Se nella scorsa legislatura si è messo fine ad alcune delle misure più violente imposte negli anni dell’austerità come i tagli agli stipendi dei dipendenti pubblici, ai sussidi e alle pensioni e il salario minimo è stato più volte aumentato, non si è investito invece in settori come la sanità e l’istruzione e la ricerca. C’è poi un grande problema rispetto al tema dell’abitazione, in particolar modo a Lisbona e Porto, le due maggiori città del paese, dove i prezzi degli immobili e degli affitti aumentano costantemente.

Il mercato immobiliare portoghese è tra quelli che più sono cresciuti in Europa negli ultimi anni, questo ha avuto degli effetti negativi su tante persone che sono state costrette a spostarsi in periferia perché se il salario medio nazionale è poco più di 900 euro, gli affitti in città sono ormai mediamente ben sopra i 600 euro. Tutto questo è stato possibile per via della liberalizzazione del mercato degli affitti approvata negli anni dell’austerità, un turismo in continua crescita e a molti investimenti immobiliari internazionali, favoriti da una serie di statuti fiscali agevolati per chi trasferisce la residenza in Portogallo.

Il Banco de Portugal ha già avvisato che si sta formando una nuova bolla immobiliare, senza ancora riuscire a prevedere quando scoppierà, cosa intende fare il governo socialista in merito? La posizione di António Costa è già nota da tempo: lasciare la liberalizzazione del mercato ma allo stesso tempo una delle priorità del governo sarebbe stata proprio il diritto all’abitazione. Se alcune misure sono state già approvate nella scorsa legislatura per intervenire nelle situazioni estreme di chi non aveva una casa, non sono stati messi ancora i soldi necessari per avviare un piano che possa risolvere definitivamente la situazione.

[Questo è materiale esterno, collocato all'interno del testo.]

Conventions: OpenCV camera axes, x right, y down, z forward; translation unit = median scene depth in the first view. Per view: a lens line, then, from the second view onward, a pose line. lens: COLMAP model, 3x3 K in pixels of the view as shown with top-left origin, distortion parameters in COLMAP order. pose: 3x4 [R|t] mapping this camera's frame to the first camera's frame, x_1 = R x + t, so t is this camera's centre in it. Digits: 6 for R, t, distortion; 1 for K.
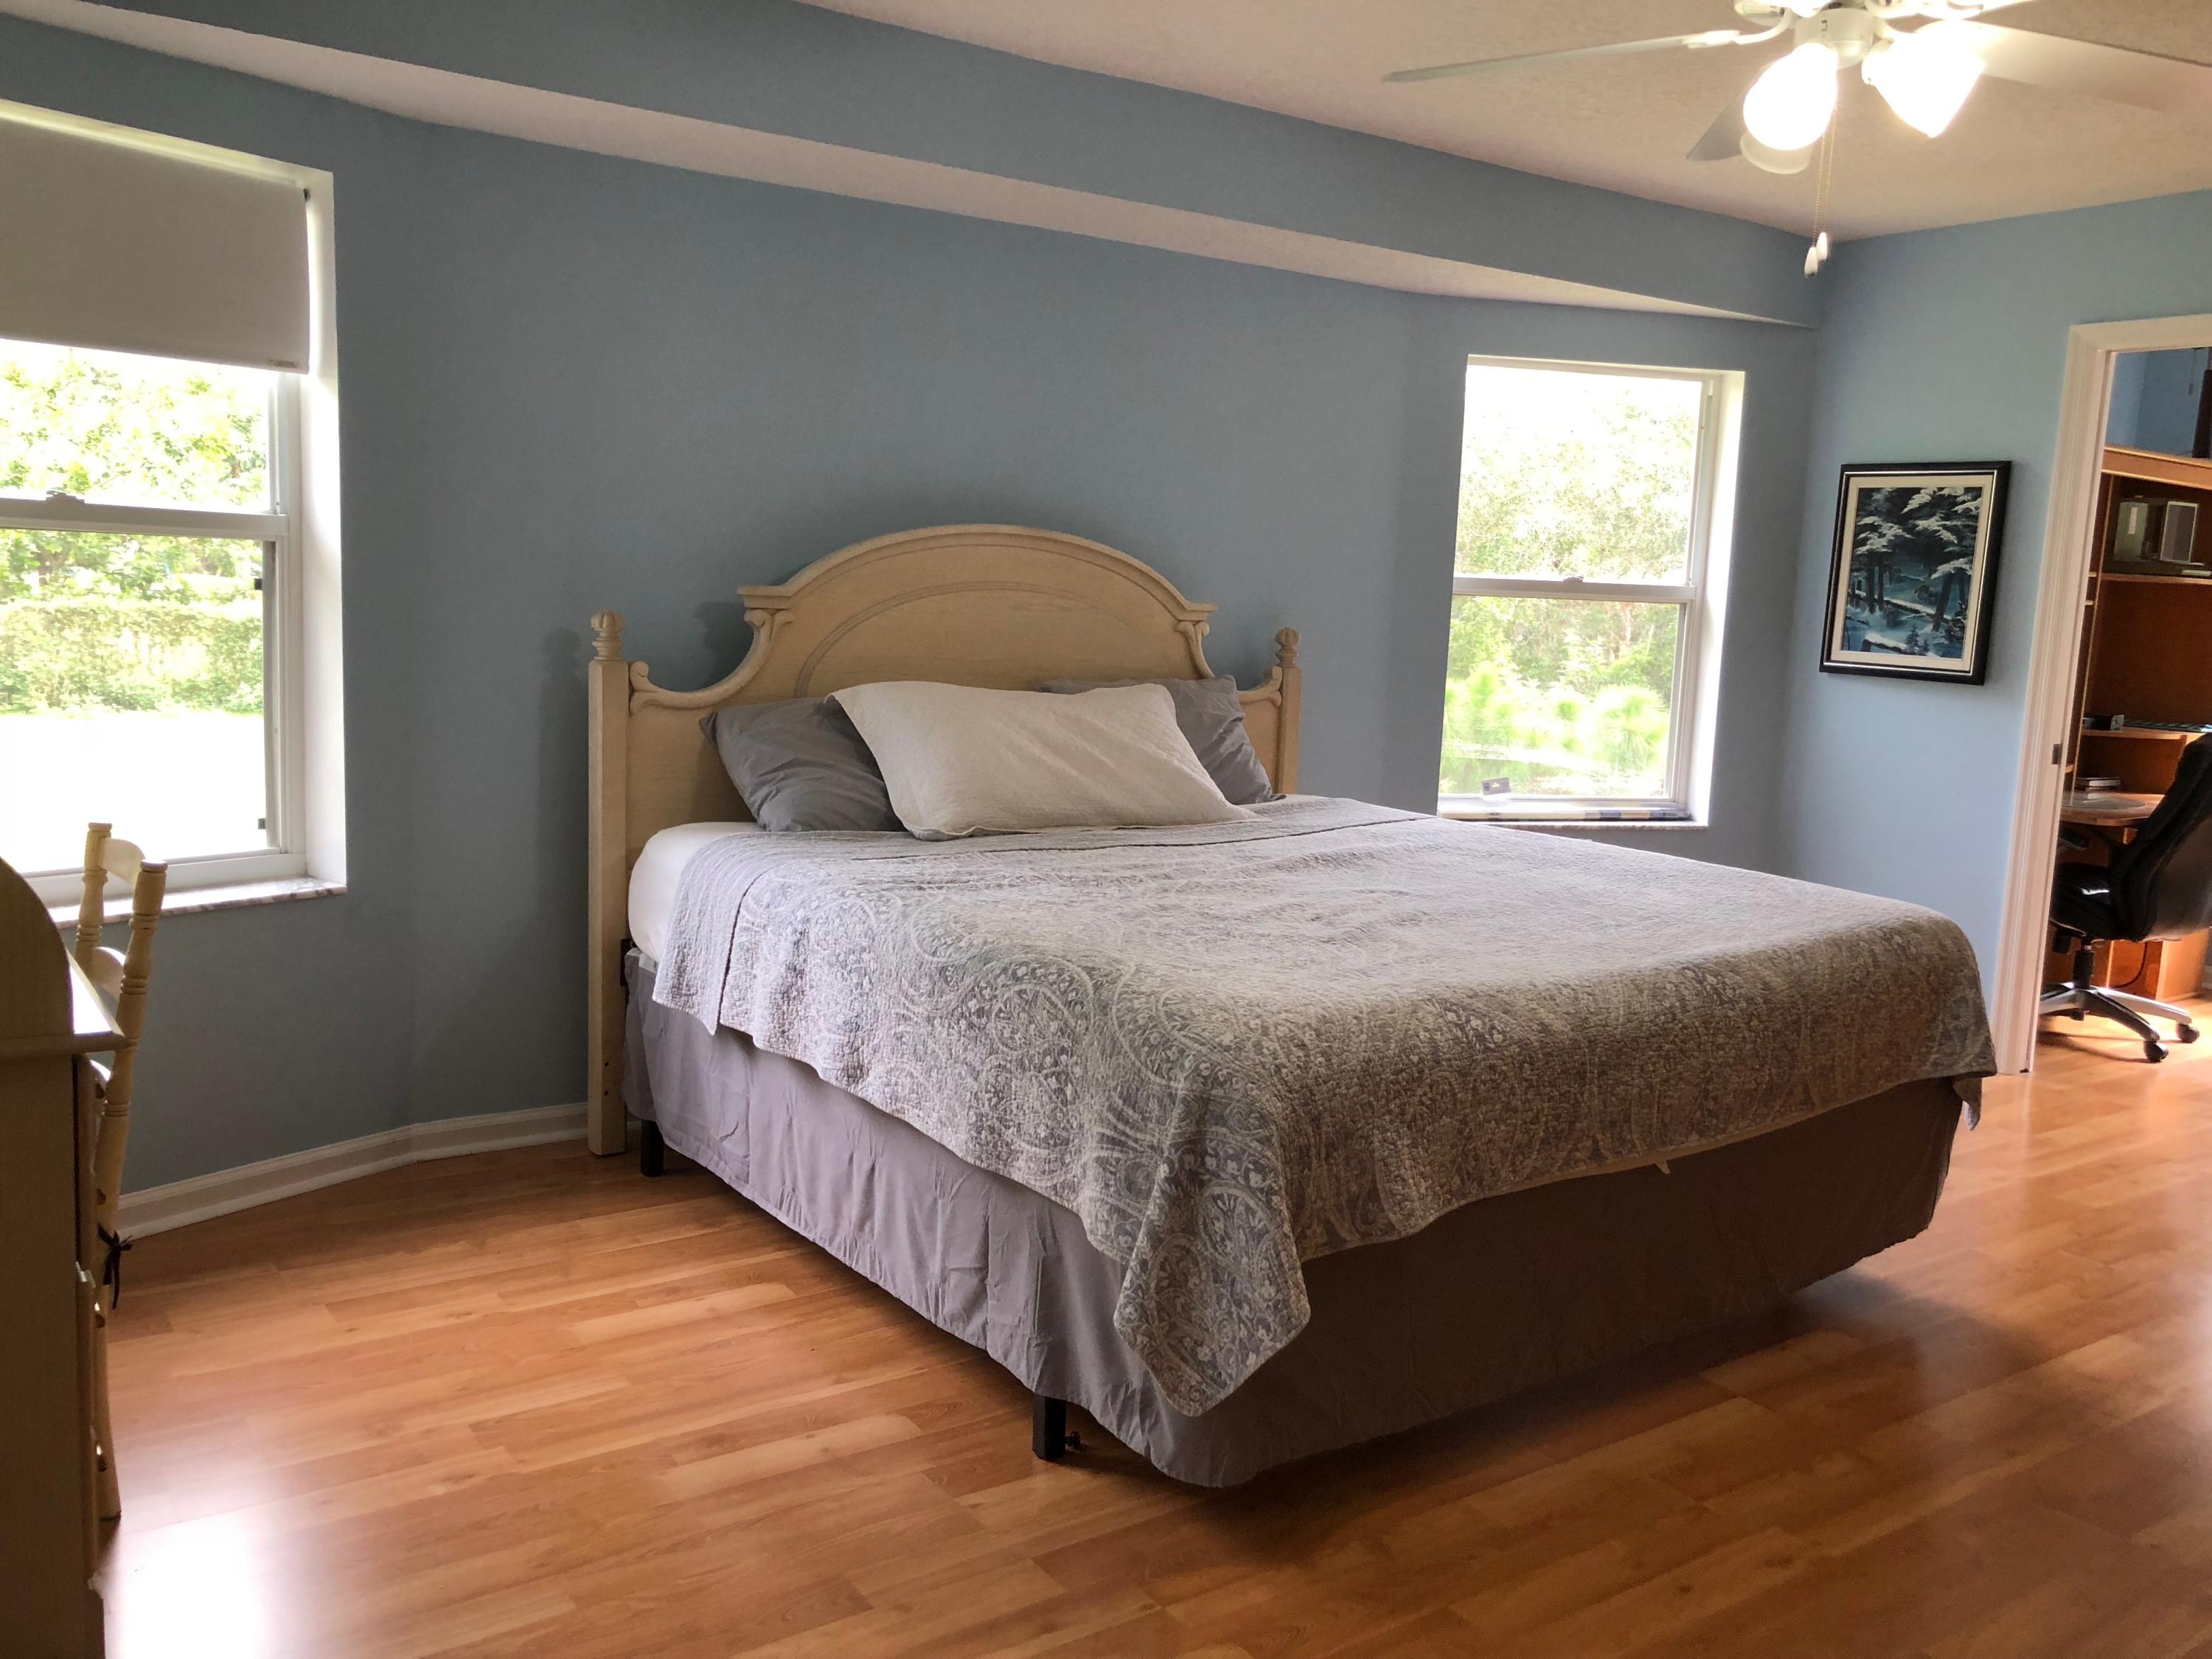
lens RADIAL K [[1801.9, 0, 1098.7], [0, 1801.9, 821.7], [0, 0, 1]] dist [0.032053, -0.057897]
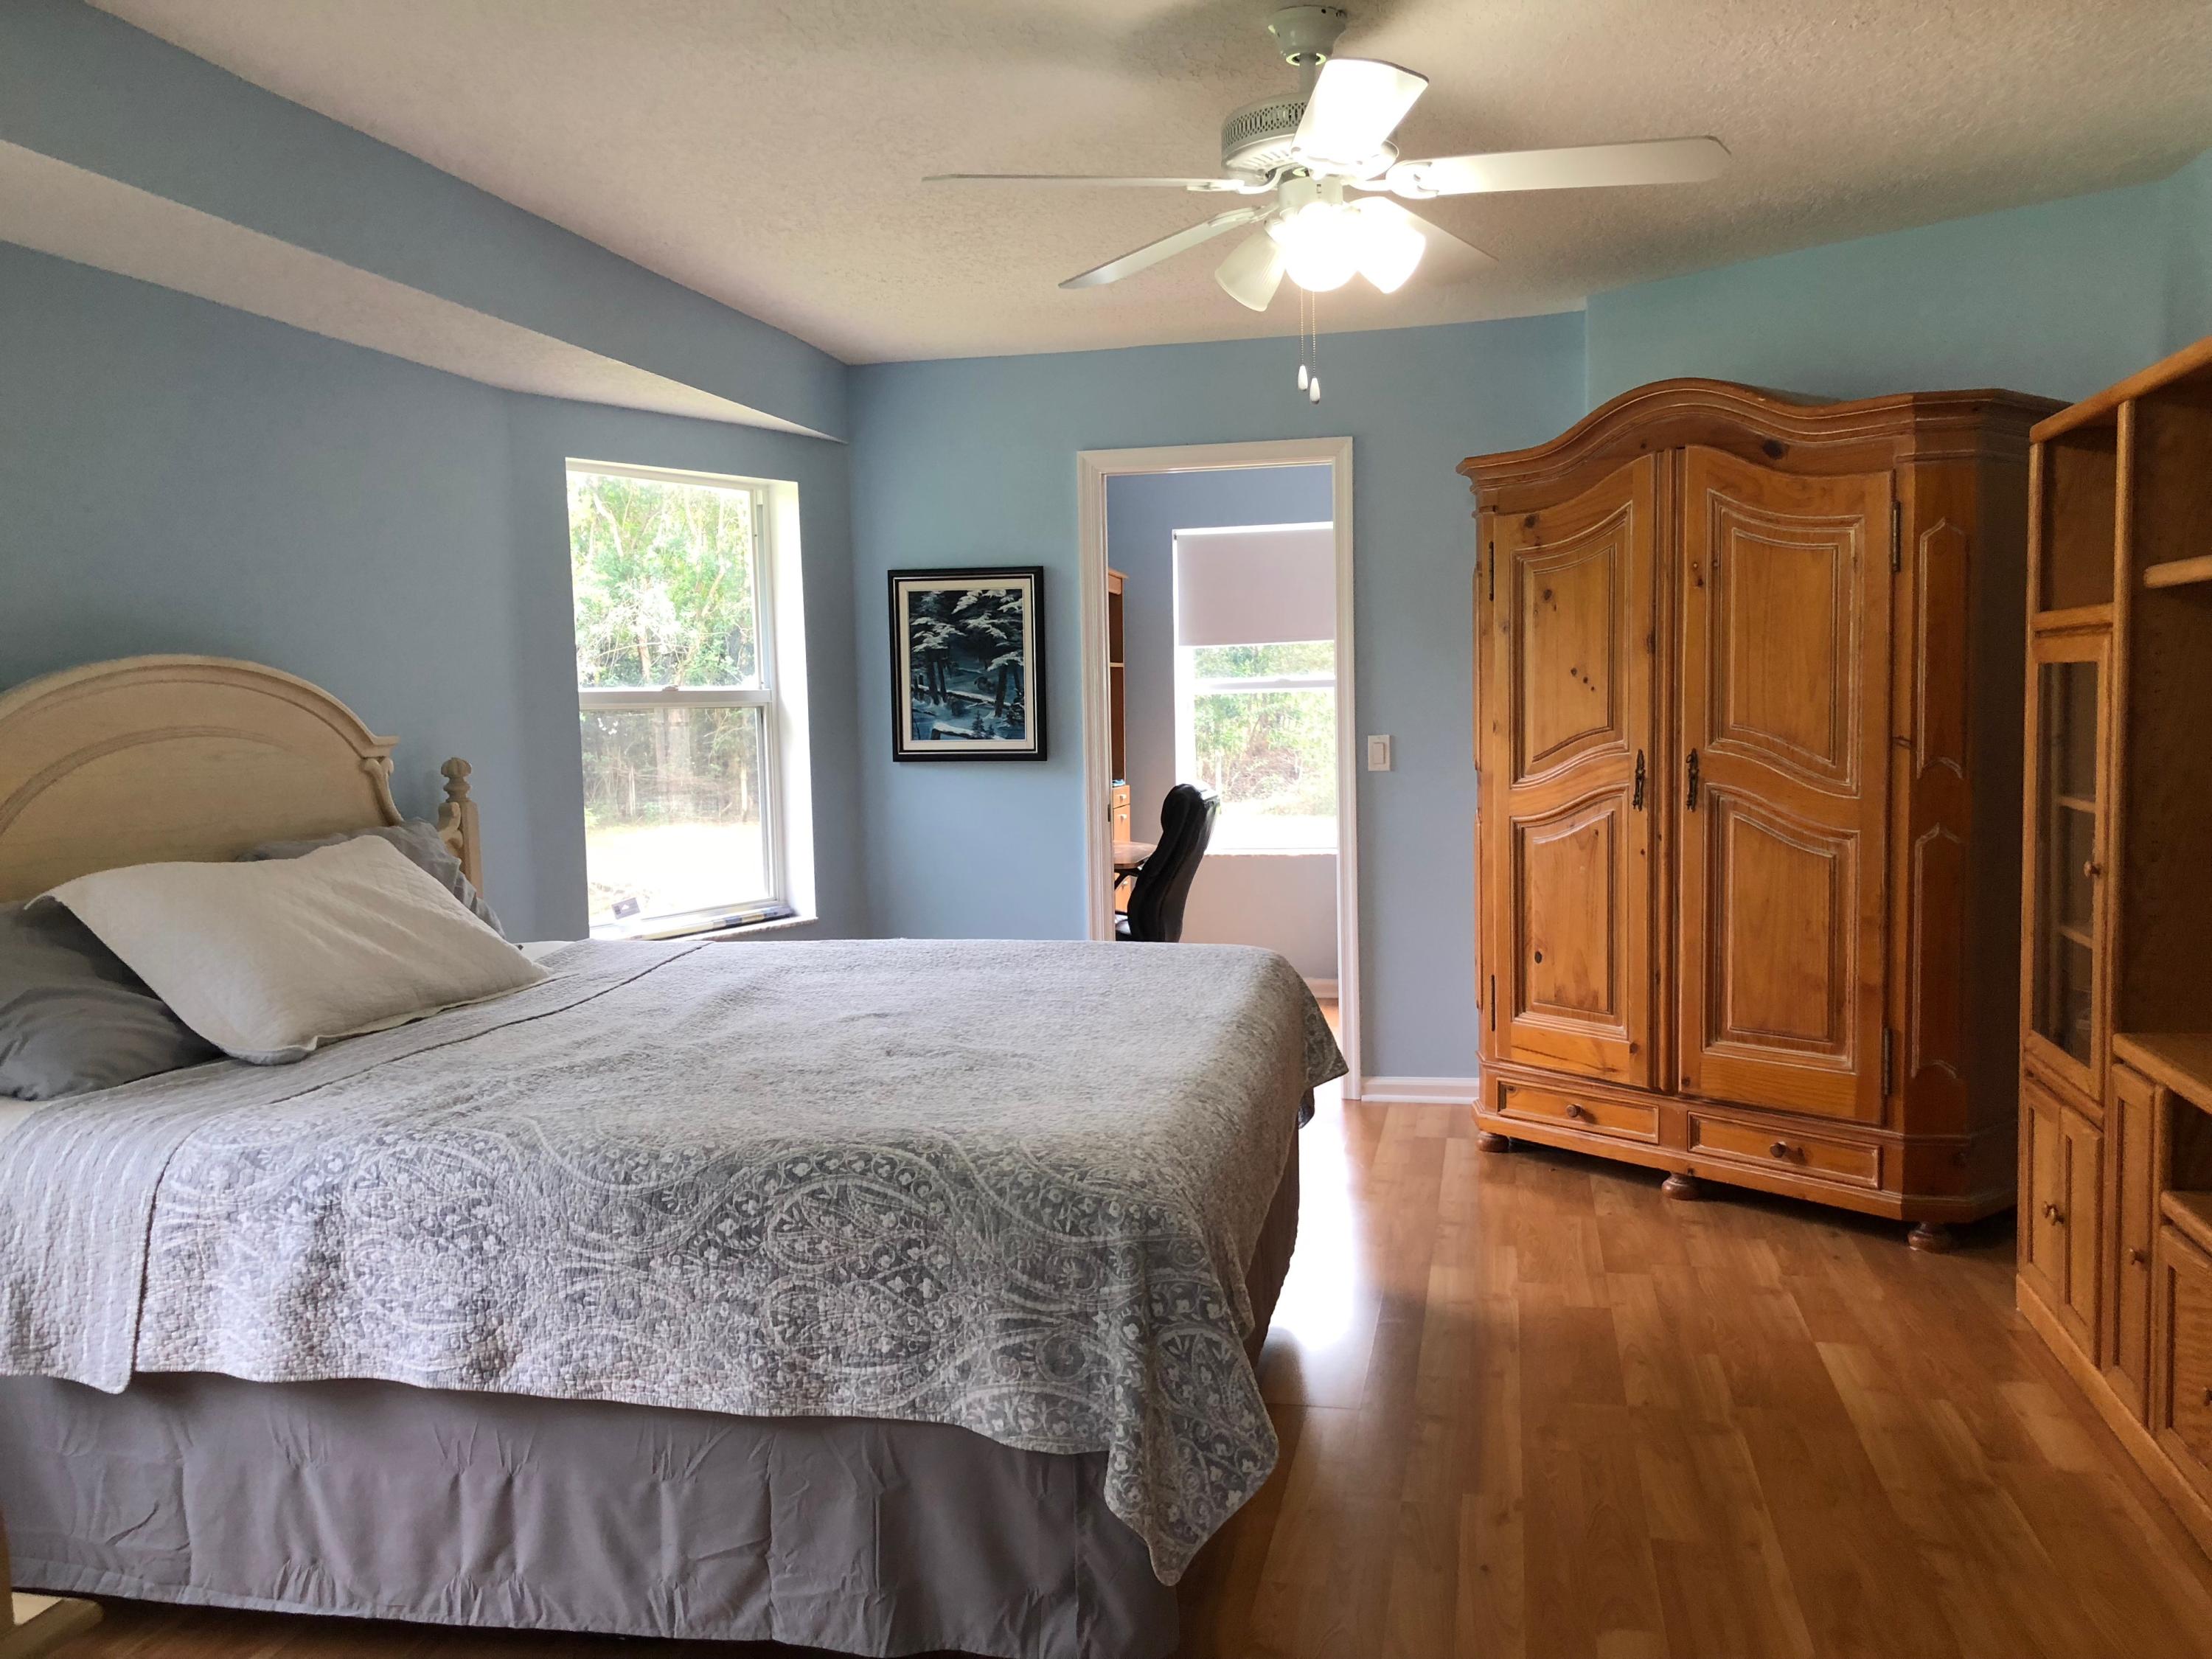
lens RADIAL K [[1801.9, 0, 1114.2], [0, 1801.9, 840.4], [0, 0, 1]] dist [0.032053, -0.057897]
pose [[0.720441, -0.110547, 0.684649, -0.433657], [0.142776, 0.989709, 0.009564, -0.049190], [-0.678660, 0.090861, 0.728810, 0.234568]]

Una delle proposte del BE in campagna elettorale è stata quella di finanziare da parte dello stato nei prossimi cinque anni 100mila immobili distribuiti su tutto il territorio nazionale e con degli affitti accessibili per i meno abbienti, forse è anche per questo che l’accordo tra il PS e il BE non è stato possibile?

di Daniele Coltrinari

 

Quest’articolo è stato pubblicato originariamente su Il Salto con il titolo In Portogallo (non) ha vinto la sinistra. Socialisti verso un governo di minoranza

 

Daniele Coltrinari ha pubblicato C’era una Volta in Portogallo (Tuga Edizioni, 2016), 40 anni dopo la Rivoluzione dei Garofani (Raggiaschi Editore, 2014) ed è coautore di Lisbon Storie (2016) il primo documentario indipendente sugli italiani che vivono e lavorano da anni a Lisbona.